=== Prompt A ===
Quote the stretch of the Mad Max review from "Mad Max: Fury Road is" through "of Australia .".

=== Text block ===
○ ○ ○ ○

You’ll run out of adjectives raving about Mad Max: Fury Road

Mad Max: Fury Road is nothing like anything we’ve seen in a long time.

May 23, 2015 07:34 pm | Updated 07:34 pm IST

A still from the movie.

A still from the movie.

You may have seen a lot of David Lean comparisons in the reviews for George Miller’s Mad Max: Fury Road . It’s not difficult to join the dots. The scope is epic. It all happens in a desert. Tremendous emphasis on visuals, with extraordinary use of screen space as well as 3D technology. Had Lean made a 3D post-apocalyptic action-epic, it might have been something like this: Lawrence of Australia .

But Miller also channels a Lean-like state of grace that’s practically impossible to find on screen these days, at least outside a Spielberg movie. I’m talking about the mirage-like vision of women hosing each other in the desert. I’m talking about the chalk-white children. I’m talking about the flare that dies, its diminishing light signalling the end of a scene, much like how Lawrence famously blew out a match and indicated it was time we headed to the desert. CUT TO: sunrise over the sand.

○ ○ ○ ○

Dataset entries

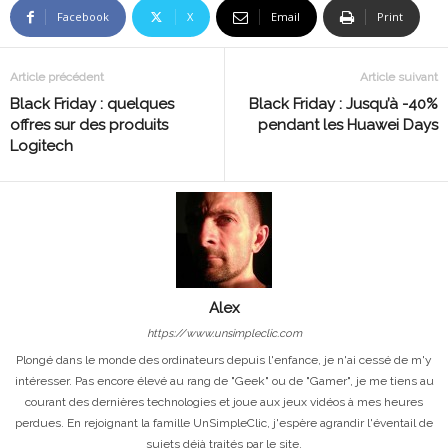
Facebook
X
Email
Print
Article précédent
Article suivant
Black Friday : quelques
Black Friday : Jusqu’à -40%
offres sur des produits
pendant les Huawei Days
Logitech
Alex
https://www.unsimpleclic.com
Plongé dans le monde des ordinateurs depuis l'enfance, je n'ai cessé de m'y
intéresser. Pas encore élevé au rang de "Geek" ou de "Gamer", je me tiens au
courant des dernières technologies et joue aux jeux vidéos à mes heures
perdues. En rejoignant la famille UnSimpleClic, j'espère agrandir l'éventail de
sujets déjà traités par le site.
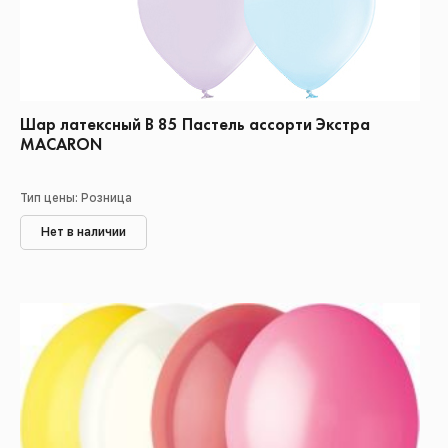
Шар латексный В 85 Пастель ассорти Экстра
MACARON
Тип цены: Розница
Нет в наличии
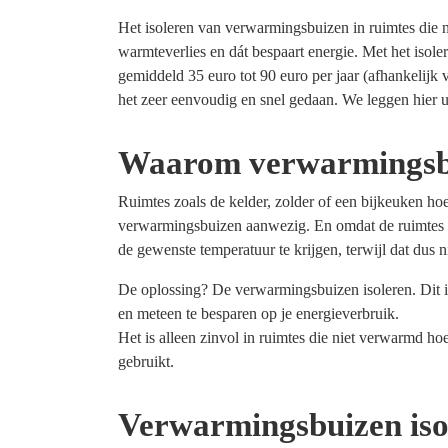
Het isoleren van verwarmingsbuizen in ruimtes die 
warmteverlies en dát bespaart energie. Met het iso
gemiddeld 35 euro tot 90 euro per jaar (afhankelijk 
het zeer eenvoudig en snel gedaan. We leggen hier u
Waarom verwarmingsb
Ruimtes zoals de kelder, zolder of een bijkeuken ho
verwarmingsbuizen aanwezig. En omdat de ruimtes m
de gewenste temperatuur te krijgen, terwijl dat dus n
De oplossing? De verwarmingsbuizen isoleren. Dit is
en meteen te besparen op je energieverbruik.
Het is alleen zinvol in ruimtes die niet verwarmd h
gebruikt.
Verwarmingsbuizen isol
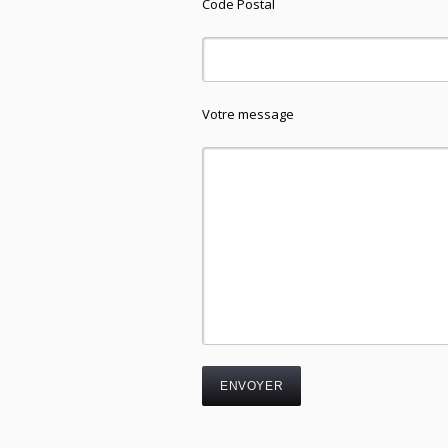
Code Postal
Votre message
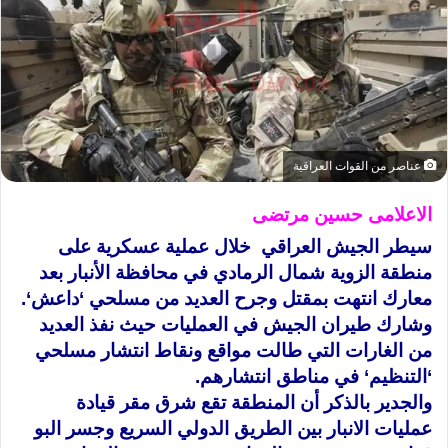
عناصر من القوات العراقية
الاعلامى حسين مرتضى
سيطر الجيش العراقي خلال عملية عسكرية على
منطقة الزوية شمال الرمادي في محافظة الأنبار بعد
معارك انتهت بمقتل وجرح العديد من مسلحي ‘داعش
‘.
وشارك طيران الجيش في العمليات حيث نفذ العديد
من الغارات التي طالت مواقع ونقاط انتشار مسلحي
‘التنظيم‘ في مناطق انتشارهم
.
والجدير بالذكر أن المنطقة تقع شرق مقر قيادة
عمليات الانبار بين الطريق الدولي السريع وجسر البو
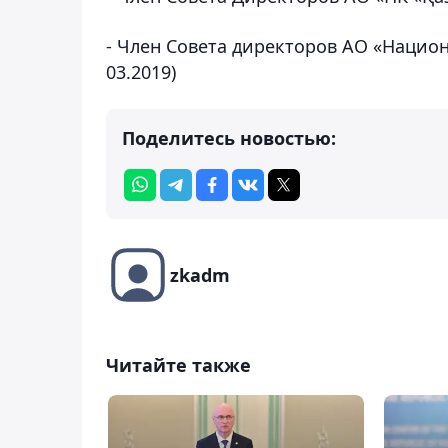
- Член Совета директоров АО «Нацио
03.2019)
Поделитесь новостью:
zkadm
Читайте также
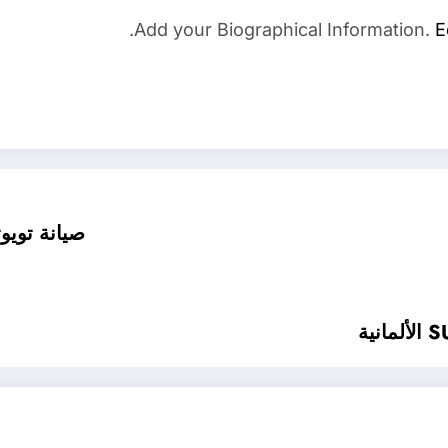
Add your Biographical Information.
E
صيانة تويو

○ ○ ○ ○

=== Prompt B ===
Put the records, from the line containing "Add your Biographical Information." through the end of the records, into a Markdown table with the columns Row and Line. Leave out blank lines.

=== Solution A ===
Mad Max: Fury Road is nothing like anything we’ve seen in a long time.

May 23, 2015 07:34 pm | Updated 07:34 pm IST

A still from the movie.

A still from the movie.

You may have seen a lot of David Lean comparisons in the reviews for George Miller’s Mad Max: Fury Road . It’s not difficult to join the dots. The scope is epic. It all happens in a desert. Tremendous emphasis on visuals, with extraordinary use of screen space as well as 3D technology. Had Lean made a 3D post-apocalyptic action-epic, it might have been something like this: Lawrence of Australia .

=== Solution B ===
| Row | Line |
|---|---|
| 1 | Add your Biographical Information. |
| 2 | E |
| 3 | صيانة تويو |